So much so, that late last year the Superior Court of Justice declared Bill 124 "void and of no effect", with the office of the attorney general adding they’re "reviewing the decision" and may appeal.
“The Ontario government's Bill 124, the cap on public sector wage increases and collective agreements, has been struck down as unconstitutional,” adds MacLellan. “The government has said they're going to appeal that decision. However, in the meantime, you've got the unions that’ll be seeking compensation for this currently unconstitutional legislation.”
Another aspect of Bill 124, MacLellan tells HRD, is that it mandated just a temporary cap – meaning that organizations will see collective agreements emerge from thar one percent moderation period.
“It’s kind of a perfect storm,” he says. “Workers had their wage increases limited by legislation, the legislation was struck down as unconstitutional, and now we’re dealing with inflation. Certainly we're going to expect, in the public sector at least, significant demands for wage increases.

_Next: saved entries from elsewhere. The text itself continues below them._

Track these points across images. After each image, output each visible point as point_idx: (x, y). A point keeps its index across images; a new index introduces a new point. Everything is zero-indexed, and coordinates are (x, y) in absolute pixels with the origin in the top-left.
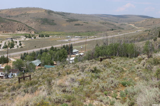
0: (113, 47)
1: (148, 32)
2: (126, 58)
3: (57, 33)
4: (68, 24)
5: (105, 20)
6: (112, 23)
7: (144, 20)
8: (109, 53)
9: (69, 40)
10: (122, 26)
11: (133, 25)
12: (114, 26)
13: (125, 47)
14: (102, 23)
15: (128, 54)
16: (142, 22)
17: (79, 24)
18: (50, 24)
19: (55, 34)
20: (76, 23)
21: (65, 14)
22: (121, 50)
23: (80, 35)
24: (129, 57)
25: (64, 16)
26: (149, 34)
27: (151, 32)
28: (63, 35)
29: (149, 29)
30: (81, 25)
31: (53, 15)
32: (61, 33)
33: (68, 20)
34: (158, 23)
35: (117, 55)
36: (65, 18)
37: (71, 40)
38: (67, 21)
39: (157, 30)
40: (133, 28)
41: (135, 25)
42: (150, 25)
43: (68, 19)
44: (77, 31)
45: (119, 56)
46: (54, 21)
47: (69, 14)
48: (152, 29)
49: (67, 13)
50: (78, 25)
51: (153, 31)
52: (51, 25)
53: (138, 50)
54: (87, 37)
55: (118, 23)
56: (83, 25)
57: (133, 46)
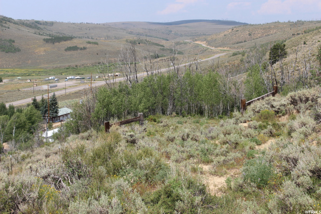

I think what we're also going to see is, as a means of compromise, cost-of-living increases.”
Employers could look to mitigate wage fallouts by offering an increase linked to the Consumer Price Index. Essentially, instead of offering set percentage rises over the course of an agreement, MacLellan believes some organizations could offer one rise followed by incremental cost of living bumps.
Add on to this the rise in popularity of non-monetary benefits, and employers may not be too much out of pocket. Canadian data from a 2022 LifeWorks survey found that 55% of employees would prefer flexible working over career progression, with a further 34% adding that wellness benefits are a main reason they stay with their current organization.
So, it’s time to start looking at your perk plans before your salaries, says MacLellan.
“We're going to see other less monetary benefits, such as work flexibility — remote work and hybrid models,” he says. “If it's a collective agreement that work flexibility comes in soon as possible, that could be a reasonable way for employers to offer benefits to employees that’re not directly tied to the compensation. It won’t necessarily be as costly to the employer but will still give a real perk to their people.”